The Canadian Press article also notes that “a decision was made at the highest levels to let it play out,” that is to not take any steps to evict the protesters, who had been participating in confrontations led by ultra-right-wing nationalists aligned with Svoboda and the fascistic Right Sector.

If the Harper government failed to make this incident public at the time or since, it is because it is determined to cover up the extent of Ottawa’s involvement in Ukraine affairs, including in supporting the February 2014 coup.

Following the collapse of the Soviet Union, Canada together with the US provided millions in aid to pro-western groups in Ukraine, including backing the Orange Revolution in 2004. The free trade agreement concluded between Harper and Yatsenyuk was first initiated by Canada in 2009 under the presidency of Victor Yushchenko, the co-leader of the 2004 uprising with the oligarch Yulia Timoshenko. But it was stalled in 2010 by the return to power of Yanukovych, who pursued closer relations with Moscow.

Ottawa enjoys close ties with many of the right-wing, nationalist forces which were active in the Maidan protests and are now playing a leading role in fighting against pro-Russian separatists in the country’s east.
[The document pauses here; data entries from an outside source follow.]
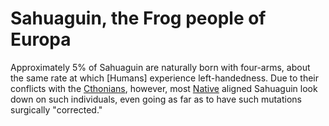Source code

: # Sahuaguin, the Frog people of Europa

Approximately 5% of Sahuaguin are naturally born with four-arms, about the same rate at which [Humans] experience left-handedness. Due to their conflicts with the [Cthonians](../../Factions/Cthoniasn), however, most [Native](../../Factions/Native) aligned Sahuaguin look down on such individuals, even going as far as to have such mutations surgically "corrected."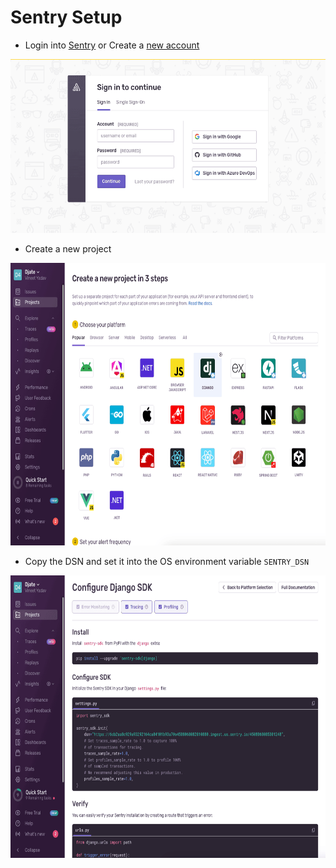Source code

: # Sentry Setup

* Login into [Sentry](https://sentry.io/auth/login/) or Create a [new account](https://sentry.io/signup/)

<img src="../assets/sentry_login.png" alt="Image description" width="585" height="278">

* Create a new project

<img src="../assets/sentry_create_project.png" alt="Image description" width="682" height="452">

* Copy the DSN and set it into the OS environment variable `SENTRY_DSN`

<img src="../assets/sentry_project_config.png" alt="Image description" width="682" height="452">

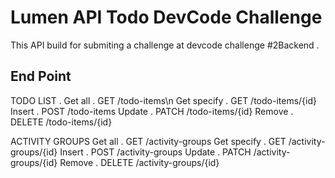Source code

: # Lumen API Todo DevCode Challenge
This API build for submiting a challenge at devcode challenge #2Backend .

## End Point

TODO LIST .
Get all .
GET /todo-items\n
Get specify .
GET /todo-items/{id}
Insert .
POST /todo-items
Update .
PATCH /todo-items/{id}
Remove .
DELETE /todo-items/{id}

ACTIVITY GROUPS
Get all .
GET /activity-groups
Get specify .
GET /activity-groups/{id}
Insert .
POST /activity-groups
Update .
PATCH /activity-groups/{id}
Remove .
DELETE /activity-groups/{id}


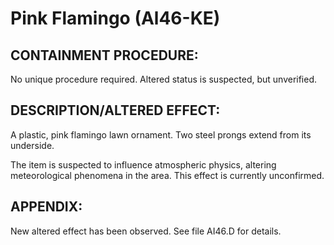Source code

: # Pink Flamingo (Al46-KE)

## CONTAINMENT PROCEDURE:

No unique procedure required. Altered status is suspected, but unverified.

## DESCRIPTION/ALTERED EFFECT:

A plastic, pink flamingo lawn ornament. Two steel prongs extend from its underside.

The item is suspected to influence atmospheric physics, altering meteorological phenomena in the area. This effect is currently unconfirmed.

## APPENDIX:

New altered effect has been observed. See file AI46.D for details.
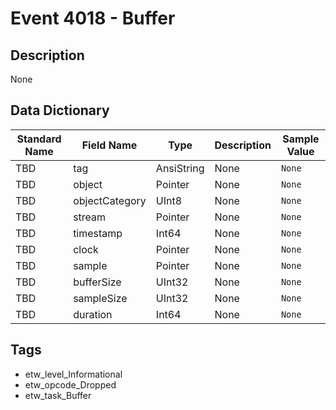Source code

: # Event 4018 - Buffer

## Description
None

## Data Dictionary
|Standard Name|Field Name|Type|Description|Sample Value|
|---|---|---|---|---|
|TBD|tag|AnsiString|None|`None`|
|TBD|object|Pointer|None|`None`|
|TBD|objectCategory|UInt8|None|`None`|
|TBD|stream|Pointer|None|`None`|
|TBD|timestamp|Int64|None|`None`|
|TBD|clock|Pointer|None|`None`|
|TBD|sample|Pointer|None|`None`|
|TBD|bufferSize|UInt32|None|`None`|
|TBD|sampleSize|UInt32|None|`None`|
|TBD|duration|Int64|None|`None`|

## Tags
* etw_level_Informational
* etw_opcode_Dropped
* etw_task_Buffer
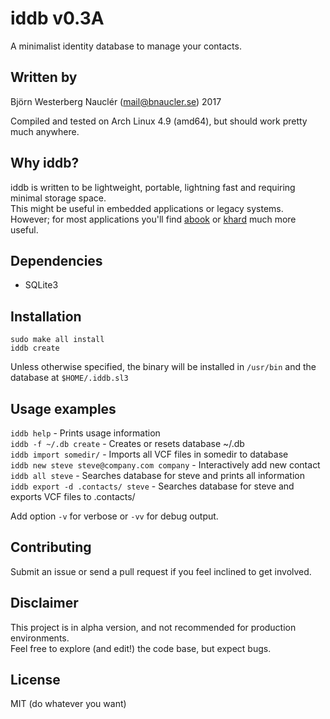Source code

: # iddb v0.3A
A minimalist identity database to manage your contacts.  

## Written by
Björn Westerberg Nauclér (mail@bnaucler.se) 2017

Compiled and tested on Arch Linux 4.9 (amd64), but should work pretty much anywhere.

## Why iddb?
iddb is written to be lightweight, portable, lightning fast and requiring minimal storage space.  
This might be useful in embedded applications or legacy systems.  
However; for most applications you'll find [abook](http://abook.sourceforge.net/) or [khard](https://github.com/scheibler/khard) much more useful.

## Dependencies
* SQLite3

## Installation
`sudo make all install`  
`iddb create`

Unless otherwise specified, the binary will be installed in `/usr/bin` and the database at `$HOME/.iddb.sl3`

## Usage examples
`iddb help` - Prints usage information  
`iddb -f ~/.db create` - Creates or resets database ~/.db  
`iddb import somedir/` - Imports all VCF files in somedir to database  
`iddb new steve steve@company.com company` - Interactively add new contact  
`iddb all steve` - Searches database for steve and prints all information  
`iddb export -d .contacts/ steve` - Searches database for steve and exports VCF files to .contacts/

Add option `-v` for verbose or `-vv` for debug output.

## Contributing
Submit an issue or send a pull request if you feel inclined to get involved.

## Disclaimer
This project is in alpha version, and not recommended for production environments.  
Feel free to explore (and edit!) the code base, but expect bugs.

## License
MIT (do whatever you want)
These relations have been developed through the Ukrainian Canadian Congress (UCC), a lobby group claiming to represent the estimated 1.2 million people in Canada who are of Ukrainian origin.
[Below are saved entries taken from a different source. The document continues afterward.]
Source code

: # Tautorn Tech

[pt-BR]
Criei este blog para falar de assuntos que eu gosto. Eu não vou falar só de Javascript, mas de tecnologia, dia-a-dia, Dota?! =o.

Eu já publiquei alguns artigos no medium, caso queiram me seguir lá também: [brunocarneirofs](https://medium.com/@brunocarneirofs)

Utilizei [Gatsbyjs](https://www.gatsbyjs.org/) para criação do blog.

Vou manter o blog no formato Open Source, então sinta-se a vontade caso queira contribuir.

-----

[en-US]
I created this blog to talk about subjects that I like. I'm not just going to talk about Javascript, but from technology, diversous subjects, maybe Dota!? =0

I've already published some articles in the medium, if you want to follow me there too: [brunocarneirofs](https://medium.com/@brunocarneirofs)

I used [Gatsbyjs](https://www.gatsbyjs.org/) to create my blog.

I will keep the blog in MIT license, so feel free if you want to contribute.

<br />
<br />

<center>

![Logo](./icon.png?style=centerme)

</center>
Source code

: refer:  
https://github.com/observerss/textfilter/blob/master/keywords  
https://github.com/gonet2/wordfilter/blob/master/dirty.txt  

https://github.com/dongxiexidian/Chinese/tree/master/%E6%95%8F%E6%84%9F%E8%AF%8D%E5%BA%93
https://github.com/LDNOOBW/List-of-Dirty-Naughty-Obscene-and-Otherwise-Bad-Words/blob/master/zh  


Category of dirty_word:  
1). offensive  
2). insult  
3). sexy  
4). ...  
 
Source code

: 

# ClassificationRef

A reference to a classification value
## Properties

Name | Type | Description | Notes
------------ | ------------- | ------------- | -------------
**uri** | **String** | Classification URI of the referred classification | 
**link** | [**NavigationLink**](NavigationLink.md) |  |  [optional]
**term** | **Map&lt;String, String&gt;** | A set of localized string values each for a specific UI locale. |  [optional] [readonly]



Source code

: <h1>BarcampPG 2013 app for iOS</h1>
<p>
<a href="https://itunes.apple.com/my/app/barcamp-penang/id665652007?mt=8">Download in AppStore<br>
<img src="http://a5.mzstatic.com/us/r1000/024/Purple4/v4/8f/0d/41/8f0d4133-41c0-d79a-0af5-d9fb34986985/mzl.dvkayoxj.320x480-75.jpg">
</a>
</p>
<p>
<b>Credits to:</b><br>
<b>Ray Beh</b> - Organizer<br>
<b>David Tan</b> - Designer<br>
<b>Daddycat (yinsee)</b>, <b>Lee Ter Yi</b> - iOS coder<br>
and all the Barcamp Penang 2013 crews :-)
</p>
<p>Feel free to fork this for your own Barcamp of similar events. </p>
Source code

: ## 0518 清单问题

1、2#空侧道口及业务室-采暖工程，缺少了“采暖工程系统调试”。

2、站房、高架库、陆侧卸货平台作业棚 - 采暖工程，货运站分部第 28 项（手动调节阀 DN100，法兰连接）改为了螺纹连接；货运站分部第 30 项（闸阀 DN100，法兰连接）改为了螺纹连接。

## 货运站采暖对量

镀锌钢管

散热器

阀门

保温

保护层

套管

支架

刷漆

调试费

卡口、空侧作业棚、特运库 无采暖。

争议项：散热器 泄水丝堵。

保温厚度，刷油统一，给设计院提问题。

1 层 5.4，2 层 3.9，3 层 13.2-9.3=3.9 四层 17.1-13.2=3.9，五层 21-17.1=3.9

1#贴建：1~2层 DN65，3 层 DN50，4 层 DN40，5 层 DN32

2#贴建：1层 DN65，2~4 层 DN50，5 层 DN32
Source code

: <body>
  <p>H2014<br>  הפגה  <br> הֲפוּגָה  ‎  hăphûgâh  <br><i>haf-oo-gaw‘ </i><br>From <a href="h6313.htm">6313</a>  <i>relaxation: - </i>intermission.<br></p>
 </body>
The UCC has established a fundraising organization named Army SOS to ship military supplies, including weapons parts, to the Ukrainian Army and allied ultra-nationalist volunteer battalions. UCC representatives have travelled to Ukraine to oversee the supply of shipments to the front lines, and some even accompanied Harper on his last Kiev visit.

The Conservative government, with the full support of the opposition parties in parliament, has no problem in working with such right-wing forces.
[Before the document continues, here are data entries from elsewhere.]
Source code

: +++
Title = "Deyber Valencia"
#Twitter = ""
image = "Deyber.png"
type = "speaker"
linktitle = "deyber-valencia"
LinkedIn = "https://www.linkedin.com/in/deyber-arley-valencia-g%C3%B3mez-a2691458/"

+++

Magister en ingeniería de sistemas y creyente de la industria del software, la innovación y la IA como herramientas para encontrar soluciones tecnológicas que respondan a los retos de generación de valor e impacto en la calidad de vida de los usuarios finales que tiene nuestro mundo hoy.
According to a separate Canadian Press investigation, the Canadian government is making available $49 million “to fight Kremlin influence with grassroots ideology rather than tanks, artillery and troops.” This includes $3 million to fund “journalists,” a program involving the Canadian Federation of Municipalities to train administrative authorities, and support for anti-Russian political parties and civil society groups. Other groups participating in Canada’s work with Ukrainian political parties are the US-based International Republican Institute, which has ties to the Republican Party, Poland’s Solidarity Fund and the European Endowment for Democracy.

It is not hard to imagine the kinds of newspapers and other propaganda organs benefiting from this financial aid. Reporters Without Borders pointed out last August that Ukraine had enforced “draconian” restrictions on press freedom, passing a draft law which permitted the National Security and Defence Council to censor information in the name of security and national interests and do so without any judicial oversight. The prospect of a media publishing only what the right-wing government in Kiev wants to hear did not trouble Canada’s ambassador in Kiev. “In any country that’s in a state of conflict, in this case a victim of aggression, you are going to have judgement calls that come up on press freedom,” said Waschuk.